Records shown section start
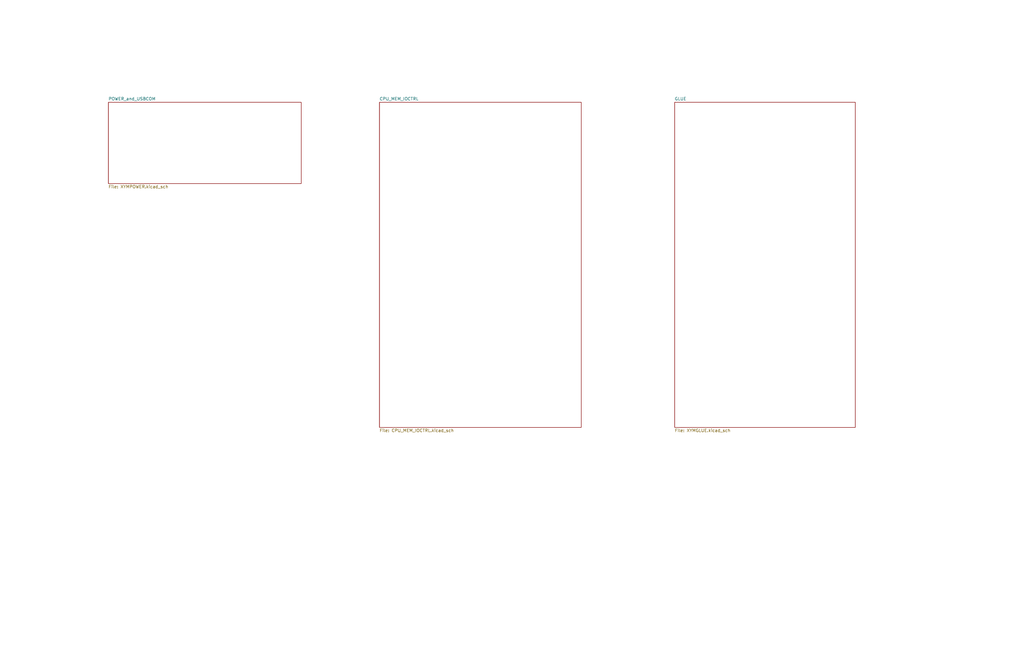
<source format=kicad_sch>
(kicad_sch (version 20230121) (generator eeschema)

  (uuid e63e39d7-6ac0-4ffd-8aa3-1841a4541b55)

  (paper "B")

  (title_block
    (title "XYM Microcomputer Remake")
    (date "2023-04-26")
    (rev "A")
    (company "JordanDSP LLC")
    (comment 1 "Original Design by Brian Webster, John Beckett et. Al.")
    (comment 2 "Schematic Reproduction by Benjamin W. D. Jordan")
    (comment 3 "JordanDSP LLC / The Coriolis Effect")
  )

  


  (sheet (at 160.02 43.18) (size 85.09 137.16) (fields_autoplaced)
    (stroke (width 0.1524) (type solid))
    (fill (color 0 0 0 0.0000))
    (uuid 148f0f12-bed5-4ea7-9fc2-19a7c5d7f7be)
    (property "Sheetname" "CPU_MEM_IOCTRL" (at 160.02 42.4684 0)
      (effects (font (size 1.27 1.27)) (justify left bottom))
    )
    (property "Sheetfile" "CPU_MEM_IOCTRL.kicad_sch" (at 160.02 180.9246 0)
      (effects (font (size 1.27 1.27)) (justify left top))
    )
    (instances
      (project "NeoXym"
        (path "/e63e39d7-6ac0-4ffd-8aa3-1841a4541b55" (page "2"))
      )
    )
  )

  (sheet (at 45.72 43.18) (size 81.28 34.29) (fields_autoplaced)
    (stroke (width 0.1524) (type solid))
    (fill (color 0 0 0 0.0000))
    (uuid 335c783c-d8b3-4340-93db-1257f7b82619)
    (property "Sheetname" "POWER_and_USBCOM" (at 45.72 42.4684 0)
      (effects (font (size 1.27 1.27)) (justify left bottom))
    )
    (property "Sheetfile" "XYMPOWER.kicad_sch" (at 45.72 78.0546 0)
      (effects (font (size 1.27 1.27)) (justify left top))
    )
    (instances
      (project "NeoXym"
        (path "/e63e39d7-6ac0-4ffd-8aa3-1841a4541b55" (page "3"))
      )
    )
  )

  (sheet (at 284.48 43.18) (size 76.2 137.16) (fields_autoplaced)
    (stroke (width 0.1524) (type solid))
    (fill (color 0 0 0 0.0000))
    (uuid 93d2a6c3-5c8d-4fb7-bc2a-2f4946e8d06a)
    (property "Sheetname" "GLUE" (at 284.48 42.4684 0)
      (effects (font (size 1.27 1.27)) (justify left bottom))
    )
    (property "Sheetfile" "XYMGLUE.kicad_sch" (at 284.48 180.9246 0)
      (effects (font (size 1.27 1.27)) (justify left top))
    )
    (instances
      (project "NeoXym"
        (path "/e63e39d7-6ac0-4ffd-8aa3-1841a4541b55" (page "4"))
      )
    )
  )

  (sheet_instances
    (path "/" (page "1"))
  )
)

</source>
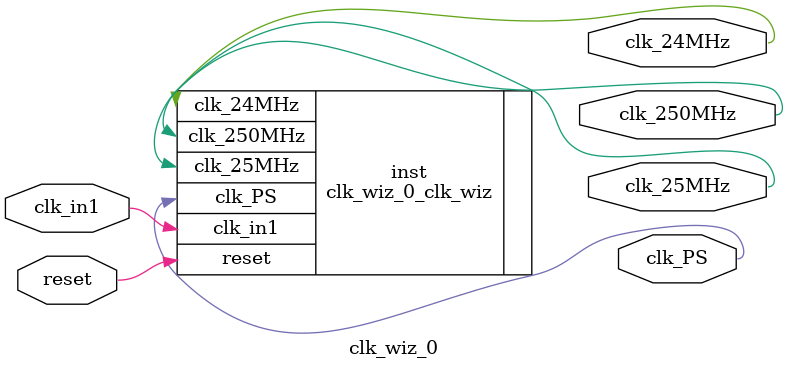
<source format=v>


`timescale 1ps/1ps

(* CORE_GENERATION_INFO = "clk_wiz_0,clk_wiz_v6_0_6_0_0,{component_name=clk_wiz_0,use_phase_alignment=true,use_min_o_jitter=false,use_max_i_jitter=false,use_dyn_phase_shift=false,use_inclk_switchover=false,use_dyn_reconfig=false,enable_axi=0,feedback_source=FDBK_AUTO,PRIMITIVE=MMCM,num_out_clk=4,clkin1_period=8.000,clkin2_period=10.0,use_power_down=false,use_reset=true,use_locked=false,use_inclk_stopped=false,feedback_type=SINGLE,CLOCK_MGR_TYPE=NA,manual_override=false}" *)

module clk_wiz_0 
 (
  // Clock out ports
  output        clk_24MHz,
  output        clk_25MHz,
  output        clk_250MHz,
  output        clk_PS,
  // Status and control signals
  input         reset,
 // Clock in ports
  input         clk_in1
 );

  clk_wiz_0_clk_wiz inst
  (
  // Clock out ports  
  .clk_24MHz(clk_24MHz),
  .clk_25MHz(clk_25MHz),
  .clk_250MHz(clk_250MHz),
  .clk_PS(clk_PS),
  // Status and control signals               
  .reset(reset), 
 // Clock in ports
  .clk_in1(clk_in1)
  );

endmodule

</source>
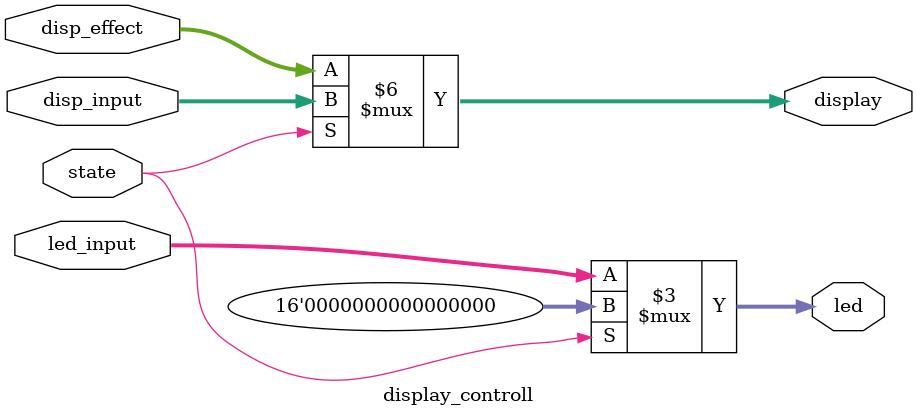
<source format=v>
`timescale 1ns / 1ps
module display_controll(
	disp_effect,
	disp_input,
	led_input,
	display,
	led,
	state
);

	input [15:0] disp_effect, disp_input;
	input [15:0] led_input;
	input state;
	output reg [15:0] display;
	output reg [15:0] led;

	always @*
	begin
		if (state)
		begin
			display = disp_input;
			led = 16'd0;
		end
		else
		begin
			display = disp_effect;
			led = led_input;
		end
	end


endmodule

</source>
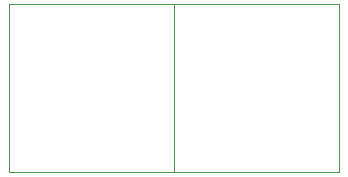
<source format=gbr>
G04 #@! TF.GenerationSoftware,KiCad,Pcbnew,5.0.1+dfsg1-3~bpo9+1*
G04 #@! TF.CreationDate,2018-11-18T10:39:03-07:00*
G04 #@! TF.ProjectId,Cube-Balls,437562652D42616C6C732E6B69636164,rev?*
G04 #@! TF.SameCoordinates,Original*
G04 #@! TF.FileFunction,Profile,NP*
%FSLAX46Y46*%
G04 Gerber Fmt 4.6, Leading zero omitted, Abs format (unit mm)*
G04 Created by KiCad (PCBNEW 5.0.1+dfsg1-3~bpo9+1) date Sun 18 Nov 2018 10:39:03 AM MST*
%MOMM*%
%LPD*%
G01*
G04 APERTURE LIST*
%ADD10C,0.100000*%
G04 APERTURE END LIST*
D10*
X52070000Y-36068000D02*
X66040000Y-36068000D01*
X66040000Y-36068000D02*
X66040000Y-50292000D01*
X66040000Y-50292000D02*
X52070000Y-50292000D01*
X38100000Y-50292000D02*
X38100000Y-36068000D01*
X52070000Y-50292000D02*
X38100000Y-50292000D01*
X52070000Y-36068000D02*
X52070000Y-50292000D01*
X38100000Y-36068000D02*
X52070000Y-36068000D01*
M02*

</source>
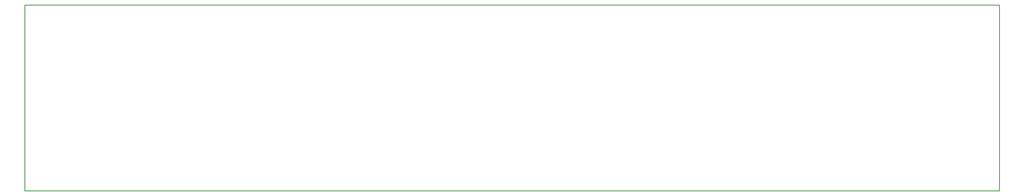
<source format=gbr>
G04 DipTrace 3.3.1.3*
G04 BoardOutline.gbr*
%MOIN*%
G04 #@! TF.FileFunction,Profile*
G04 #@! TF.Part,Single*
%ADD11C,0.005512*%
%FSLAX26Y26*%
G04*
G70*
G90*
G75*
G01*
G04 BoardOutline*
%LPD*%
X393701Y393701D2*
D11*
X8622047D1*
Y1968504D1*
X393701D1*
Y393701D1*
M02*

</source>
Records shown section end
## Problem statement:
Work out how many lines in the records above contain the word "ports", and give only that number.

## Task answer:
4